Incorporating multimodal data into SMEW • smew

As well as in depth metabolomic analysis, SMEW also supports the integration of multimodal data, such as histology images (as detailed in the histology vignette) and bulk-level omics data such as transcriptomics or proteomics. This allows users to explore spatial metabolomics data in the context of other molecular or imaging modalities, providing richer biological insights and enabling more comprehensive analyses.

SMEW’s multi-omic integration is performed through multi-modal networks calculating covariation between metabolites, genes, and/or proteins at the sample level.

Input data format for multi-omic integration

To perform multi-omic integration in SMEW, you will need to provide an additional input file for your bulk-level omics data (e.g. transcriptomics or proteomics).
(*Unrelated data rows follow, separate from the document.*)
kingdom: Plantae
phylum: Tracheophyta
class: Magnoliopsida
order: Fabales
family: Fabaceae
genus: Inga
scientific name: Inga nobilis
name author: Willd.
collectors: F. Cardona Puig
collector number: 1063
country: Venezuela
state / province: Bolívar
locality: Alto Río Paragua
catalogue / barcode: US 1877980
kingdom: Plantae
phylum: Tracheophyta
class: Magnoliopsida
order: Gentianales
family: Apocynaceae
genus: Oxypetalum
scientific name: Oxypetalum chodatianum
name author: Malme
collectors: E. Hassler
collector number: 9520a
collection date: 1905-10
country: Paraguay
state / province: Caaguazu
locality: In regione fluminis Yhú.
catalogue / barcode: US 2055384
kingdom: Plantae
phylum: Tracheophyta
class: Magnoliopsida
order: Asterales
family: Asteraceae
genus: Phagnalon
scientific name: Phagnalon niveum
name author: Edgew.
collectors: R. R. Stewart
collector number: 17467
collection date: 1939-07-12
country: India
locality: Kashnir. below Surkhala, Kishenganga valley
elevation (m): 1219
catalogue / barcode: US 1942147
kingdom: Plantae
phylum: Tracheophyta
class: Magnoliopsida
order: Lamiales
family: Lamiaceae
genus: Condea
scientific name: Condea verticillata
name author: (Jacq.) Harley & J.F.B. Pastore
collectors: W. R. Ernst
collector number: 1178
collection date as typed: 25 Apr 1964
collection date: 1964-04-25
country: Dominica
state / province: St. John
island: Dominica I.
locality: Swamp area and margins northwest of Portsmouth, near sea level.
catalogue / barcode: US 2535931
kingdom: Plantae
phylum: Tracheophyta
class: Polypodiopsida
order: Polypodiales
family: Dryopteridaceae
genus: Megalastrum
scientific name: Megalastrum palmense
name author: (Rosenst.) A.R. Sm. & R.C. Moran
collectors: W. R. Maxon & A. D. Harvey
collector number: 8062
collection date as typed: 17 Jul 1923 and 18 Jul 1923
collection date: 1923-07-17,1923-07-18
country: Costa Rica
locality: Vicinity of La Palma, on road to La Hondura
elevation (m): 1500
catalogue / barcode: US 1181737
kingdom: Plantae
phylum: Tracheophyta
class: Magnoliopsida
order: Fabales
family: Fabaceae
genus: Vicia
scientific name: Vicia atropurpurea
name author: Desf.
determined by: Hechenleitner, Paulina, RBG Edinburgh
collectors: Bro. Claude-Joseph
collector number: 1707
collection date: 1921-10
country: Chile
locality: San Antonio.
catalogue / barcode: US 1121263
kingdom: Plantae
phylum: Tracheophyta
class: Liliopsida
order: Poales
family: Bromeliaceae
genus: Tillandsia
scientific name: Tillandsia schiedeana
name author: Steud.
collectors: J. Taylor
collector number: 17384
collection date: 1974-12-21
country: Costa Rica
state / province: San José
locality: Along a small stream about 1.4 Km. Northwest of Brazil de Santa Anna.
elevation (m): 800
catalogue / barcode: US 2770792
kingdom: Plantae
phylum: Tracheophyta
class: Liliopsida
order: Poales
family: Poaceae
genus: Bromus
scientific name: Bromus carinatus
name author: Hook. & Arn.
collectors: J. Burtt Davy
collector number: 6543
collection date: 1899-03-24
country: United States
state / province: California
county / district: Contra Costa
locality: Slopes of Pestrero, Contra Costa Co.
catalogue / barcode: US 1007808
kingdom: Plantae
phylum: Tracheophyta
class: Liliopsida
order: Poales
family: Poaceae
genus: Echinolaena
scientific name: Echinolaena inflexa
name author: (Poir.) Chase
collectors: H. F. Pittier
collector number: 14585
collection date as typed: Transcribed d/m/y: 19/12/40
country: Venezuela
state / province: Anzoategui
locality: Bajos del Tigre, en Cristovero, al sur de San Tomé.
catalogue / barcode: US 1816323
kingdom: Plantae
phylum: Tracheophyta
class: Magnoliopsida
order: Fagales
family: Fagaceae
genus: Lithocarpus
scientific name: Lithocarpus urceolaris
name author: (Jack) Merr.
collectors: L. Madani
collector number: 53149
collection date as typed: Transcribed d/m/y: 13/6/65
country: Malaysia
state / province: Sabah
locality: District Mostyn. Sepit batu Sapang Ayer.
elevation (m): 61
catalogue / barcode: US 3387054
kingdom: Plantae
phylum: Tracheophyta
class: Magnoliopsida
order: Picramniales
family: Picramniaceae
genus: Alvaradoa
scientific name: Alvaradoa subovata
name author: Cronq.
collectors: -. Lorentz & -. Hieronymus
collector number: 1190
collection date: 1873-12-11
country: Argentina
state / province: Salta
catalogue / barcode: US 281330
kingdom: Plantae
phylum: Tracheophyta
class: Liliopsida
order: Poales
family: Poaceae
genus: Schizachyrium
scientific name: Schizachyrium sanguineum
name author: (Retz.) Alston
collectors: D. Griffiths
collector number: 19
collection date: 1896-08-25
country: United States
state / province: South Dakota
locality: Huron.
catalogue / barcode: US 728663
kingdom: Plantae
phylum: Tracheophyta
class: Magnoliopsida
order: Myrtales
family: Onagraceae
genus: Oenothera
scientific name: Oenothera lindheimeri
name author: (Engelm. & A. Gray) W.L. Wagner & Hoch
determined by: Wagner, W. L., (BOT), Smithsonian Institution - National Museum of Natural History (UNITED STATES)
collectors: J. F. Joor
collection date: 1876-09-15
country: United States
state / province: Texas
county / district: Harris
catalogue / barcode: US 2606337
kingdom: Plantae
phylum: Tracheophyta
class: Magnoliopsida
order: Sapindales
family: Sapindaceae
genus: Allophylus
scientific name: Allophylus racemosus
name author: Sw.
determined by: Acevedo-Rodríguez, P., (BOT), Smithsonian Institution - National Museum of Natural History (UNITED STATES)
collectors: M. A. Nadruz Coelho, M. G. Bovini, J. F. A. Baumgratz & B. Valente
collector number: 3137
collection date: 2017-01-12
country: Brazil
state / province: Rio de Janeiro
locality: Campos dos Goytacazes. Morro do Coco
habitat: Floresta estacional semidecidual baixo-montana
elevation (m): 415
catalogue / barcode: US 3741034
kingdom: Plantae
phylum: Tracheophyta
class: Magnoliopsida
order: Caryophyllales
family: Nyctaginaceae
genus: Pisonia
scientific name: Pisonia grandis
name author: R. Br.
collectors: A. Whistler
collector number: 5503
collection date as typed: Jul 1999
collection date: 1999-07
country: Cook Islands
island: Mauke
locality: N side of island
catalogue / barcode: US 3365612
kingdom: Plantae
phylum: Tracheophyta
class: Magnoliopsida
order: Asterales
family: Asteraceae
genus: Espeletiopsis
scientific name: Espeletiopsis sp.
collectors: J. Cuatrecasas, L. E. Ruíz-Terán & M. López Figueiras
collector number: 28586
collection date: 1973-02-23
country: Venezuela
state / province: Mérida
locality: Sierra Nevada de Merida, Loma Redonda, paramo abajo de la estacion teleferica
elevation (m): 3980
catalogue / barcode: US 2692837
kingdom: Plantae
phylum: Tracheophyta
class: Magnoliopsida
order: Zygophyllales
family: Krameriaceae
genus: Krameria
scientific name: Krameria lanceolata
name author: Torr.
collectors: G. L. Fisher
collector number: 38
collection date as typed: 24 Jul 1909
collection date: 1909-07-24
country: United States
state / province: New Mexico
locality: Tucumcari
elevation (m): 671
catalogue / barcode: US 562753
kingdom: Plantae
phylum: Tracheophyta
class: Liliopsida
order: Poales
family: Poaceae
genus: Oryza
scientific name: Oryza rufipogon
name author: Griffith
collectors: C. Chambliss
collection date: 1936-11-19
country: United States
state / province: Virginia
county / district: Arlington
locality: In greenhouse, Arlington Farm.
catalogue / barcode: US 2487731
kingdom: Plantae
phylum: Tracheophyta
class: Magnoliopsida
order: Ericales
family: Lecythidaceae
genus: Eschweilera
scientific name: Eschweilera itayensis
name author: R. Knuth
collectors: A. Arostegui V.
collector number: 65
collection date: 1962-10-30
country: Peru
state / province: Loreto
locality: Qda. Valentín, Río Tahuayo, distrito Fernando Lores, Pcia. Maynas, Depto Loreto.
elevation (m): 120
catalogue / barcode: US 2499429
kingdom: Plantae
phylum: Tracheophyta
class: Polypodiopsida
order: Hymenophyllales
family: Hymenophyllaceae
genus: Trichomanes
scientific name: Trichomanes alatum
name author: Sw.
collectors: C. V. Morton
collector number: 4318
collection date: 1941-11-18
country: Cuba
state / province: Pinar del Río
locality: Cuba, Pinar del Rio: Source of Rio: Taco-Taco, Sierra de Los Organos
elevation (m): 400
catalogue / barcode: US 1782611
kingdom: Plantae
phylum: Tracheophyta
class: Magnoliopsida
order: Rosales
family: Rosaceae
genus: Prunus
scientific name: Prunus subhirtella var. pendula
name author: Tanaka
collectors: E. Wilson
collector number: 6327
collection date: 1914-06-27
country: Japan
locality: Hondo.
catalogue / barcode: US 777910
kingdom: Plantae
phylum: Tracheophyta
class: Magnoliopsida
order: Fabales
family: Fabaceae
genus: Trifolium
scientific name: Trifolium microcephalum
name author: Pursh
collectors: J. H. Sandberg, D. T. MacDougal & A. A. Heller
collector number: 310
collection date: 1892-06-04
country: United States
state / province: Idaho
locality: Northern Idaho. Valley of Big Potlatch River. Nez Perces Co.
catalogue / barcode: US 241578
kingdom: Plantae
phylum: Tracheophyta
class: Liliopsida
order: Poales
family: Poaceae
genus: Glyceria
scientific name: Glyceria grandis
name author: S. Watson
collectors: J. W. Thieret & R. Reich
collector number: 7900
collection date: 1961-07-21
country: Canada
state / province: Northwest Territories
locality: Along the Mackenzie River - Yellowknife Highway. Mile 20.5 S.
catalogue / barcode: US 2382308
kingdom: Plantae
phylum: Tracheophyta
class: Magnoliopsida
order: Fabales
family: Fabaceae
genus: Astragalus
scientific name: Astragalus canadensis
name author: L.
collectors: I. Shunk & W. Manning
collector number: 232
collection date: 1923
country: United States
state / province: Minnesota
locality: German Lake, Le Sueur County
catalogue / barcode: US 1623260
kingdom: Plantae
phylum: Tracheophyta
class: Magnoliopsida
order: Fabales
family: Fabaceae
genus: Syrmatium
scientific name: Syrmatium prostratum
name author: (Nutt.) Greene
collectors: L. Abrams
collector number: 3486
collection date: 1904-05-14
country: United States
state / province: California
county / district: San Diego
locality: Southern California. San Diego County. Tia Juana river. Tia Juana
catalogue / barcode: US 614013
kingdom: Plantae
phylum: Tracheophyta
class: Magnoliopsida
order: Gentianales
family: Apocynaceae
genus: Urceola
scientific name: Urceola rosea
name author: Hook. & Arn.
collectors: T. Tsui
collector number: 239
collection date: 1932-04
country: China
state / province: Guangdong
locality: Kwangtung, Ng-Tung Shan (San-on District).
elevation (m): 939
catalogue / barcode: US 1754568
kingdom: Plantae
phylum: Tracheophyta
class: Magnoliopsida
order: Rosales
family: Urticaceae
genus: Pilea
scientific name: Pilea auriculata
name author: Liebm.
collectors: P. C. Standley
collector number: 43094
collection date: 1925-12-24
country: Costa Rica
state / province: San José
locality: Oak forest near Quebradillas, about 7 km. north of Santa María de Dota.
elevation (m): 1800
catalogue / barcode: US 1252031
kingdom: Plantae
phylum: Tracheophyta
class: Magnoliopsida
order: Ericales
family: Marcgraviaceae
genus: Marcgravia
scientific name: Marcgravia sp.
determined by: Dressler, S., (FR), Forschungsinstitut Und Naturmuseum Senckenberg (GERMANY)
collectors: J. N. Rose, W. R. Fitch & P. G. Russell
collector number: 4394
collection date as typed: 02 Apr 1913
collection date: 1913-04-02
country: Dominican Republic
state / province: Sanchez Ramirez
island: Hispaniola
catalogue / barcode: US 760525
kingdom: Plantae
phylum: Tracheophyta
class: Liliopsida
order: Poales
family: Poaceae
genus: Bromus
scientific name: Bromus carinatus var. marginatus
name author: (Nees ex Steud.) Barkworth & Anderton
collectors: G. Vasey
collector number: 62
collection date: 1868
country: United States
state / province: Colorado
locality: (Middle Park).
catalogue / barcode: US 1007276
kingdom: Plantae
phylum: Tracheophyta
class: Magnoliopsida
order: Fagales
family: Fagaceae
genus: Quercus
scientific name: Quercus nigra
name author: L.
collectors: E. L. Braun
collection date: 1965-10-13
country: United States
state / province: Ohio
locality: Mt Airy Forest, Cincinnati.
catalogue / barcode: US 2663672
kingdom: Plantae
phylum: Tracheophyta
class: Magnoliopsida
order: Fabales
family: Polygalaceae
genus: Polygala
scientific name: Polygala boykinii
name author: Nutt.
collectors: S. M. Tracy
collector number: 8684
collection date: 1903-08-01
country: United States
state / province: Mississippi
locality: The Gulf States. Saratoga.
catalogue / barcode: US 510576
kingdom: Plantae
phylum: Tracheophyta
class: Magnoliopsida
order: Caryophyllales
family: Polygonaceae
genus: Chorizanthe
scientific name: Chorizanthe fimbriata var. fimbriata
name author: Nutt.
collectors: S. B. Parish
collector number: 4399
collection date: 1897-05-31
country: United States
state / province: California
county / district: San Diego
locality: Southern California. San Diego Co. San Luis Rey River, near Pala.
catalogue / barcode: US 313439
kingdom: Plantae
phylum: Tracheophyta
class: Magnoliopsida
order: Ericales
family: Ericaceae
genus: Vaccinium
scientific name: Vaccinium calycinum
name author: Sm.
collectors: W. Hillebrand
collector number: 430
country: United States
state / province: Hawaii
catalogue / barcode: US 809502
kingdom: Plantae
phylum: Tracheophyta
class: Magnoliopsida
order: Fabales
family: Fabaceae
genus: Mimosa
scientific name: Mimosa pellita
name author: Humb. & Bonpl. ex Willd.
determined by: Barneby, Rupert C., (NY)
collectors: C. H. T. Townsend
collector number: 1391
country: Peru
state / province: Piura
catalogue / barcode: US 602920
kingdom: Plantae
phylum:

The data should be saved as a csv file with features (e.g. genes, proteins etc.) on rows and samples (which must match entries in the main object metadata Sample column) on columns like follows:

id	sample_1	sample_2	sample_3
gene_1	23.4	13.3	77.9
gene_2	60.7	56.9	43.1
gene_3	113.4	100.8	112.2
gene_4	12.5	10.8	46.7
gene_5	89.9	50.3	79.3
gene_6	54.4	30.9	46.0
	…	…	…

Performing multi-omic integration in SMEW

To perform multi-omic integration in SMEW, simply include your bulk-level omics data file when creating your app with create_smew_app().

In the ‘Multi-modal covariation network inference’ tab, you can infer covariation networks between features in the MSI data and features in the bulk-level data. This allows users to explore relationships between different types of data and identify multi-modal patterns of variation that may be relevant to their biological question. Here the peak node colours remain the same as the previous network, while other modality targets are shown in light pink, overlapping other modality peaks are shown in dark pink and non-overlapping other modality peaks are shown in purple.

Multi-modal covariation network inference

It is worth bearing in mind that covariation networks can be dominated by the larger modality and so it may be a good idea to limit the number of features in the bulk-level data to the most variable or most relevant features to ensure that the resulting network is not dominated by the comparatively large number of genes or proteins compared to metabolite peaks.